What you are asked to do -
The lines to be copied are those below that contain "Wallet".
++++ Provided entries
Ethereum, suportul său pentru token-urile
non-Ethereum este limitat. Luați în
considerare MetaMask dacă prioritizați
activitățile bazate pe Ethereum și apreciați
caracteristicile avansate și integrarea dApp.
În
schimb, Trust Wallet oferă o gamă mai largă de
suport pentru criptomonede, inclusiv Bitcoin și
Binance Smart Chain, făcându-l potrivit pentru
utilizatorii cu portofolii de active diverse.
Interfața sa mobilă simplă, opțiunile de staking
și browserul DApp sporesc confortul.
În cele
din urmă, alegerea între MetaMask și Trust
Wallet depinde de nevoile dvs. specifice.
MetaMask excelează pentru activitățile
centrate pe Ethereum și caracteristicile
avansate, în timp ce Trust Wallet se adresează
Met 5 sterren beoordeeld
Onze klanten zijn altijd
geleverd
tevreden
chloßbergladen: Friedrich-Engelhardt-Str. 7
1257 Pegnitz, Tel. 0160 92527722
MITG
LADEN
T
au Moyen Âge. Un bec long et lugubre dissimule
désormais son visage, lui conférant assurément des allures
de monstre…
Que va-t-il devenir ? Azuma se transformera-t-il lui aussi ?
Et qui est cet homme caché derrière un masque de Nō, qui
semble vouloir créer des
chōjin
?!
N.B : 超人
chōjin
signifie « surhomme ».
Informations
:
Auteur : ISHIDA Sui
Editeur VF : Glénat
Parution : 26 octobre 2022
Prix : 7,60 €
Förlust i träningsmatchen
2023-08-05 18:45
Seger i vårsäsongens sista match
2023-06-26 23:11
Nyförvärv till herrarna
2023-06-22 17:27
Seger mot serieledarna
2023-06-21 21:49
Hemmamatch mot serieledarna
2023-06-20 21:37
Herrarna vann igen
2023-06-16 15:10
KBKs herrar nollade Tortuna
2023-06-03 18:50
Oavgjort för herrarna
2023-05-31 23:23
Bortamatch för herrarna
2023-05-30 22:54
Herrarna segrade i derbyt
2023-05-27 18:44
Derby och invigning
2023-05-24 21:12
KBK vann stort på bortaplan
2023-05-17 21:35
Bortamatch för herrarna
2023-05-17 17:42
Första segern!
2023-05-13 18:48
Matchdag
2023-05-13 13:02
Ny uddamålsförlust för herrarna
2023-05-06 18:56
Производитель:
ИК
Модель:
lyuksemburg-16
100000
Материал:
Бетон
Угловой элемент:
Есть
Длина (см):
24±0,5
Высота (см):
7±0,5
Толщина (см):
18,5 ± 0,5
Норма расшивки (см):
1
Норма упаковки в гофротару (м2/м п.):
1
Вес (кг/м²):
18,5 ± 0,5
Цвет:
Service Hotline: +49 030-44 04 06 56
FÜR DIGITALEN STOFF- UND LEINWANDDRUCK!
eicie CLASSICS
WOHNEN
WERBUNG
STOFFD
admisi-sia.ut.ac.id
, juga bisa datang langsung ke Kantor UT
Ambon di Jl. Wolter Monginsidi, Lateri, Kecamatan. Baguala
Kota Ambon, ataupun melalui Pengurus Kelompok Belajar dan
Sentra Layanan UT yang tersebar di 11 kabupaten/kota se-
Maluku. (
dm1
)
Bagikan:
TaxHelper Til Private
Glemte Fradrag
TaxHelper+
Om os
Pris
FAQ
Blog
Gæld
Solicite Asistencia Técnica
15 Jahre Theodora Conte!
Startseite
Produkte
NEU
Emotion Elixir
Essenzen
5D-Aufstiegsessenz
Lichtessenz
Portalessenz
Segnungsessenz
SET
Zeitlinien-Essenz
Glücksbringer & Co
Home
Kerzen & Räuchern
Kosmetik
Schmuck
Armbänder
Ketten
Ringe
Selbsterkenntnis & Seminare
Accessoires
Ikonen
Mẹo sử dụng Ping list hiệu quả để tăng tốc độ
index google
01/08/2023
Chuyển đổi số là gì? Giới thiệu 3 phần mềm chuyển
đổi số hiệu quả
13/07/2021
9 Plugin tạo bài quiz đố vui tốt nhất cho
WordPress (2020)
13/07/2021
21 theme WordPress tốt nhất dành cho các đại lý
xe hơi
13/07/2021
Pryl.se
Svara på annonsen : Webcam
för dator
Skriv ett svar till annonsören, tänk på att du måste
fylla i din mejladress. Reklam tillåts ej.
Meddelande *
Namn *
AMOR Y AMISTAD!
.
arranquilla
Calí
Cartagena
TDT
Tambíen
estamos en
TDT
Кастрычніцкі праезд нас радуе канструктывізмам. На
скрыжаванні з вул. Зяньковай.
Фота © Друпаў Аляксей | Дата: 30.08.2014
++++++++
Solution for this exercise -
schimb, Trust Wallet oferă o gamă mai largă de
Wallet depinde de nevoile dvs. specifice.
avansate, în timp ce Trust Wallet se adresează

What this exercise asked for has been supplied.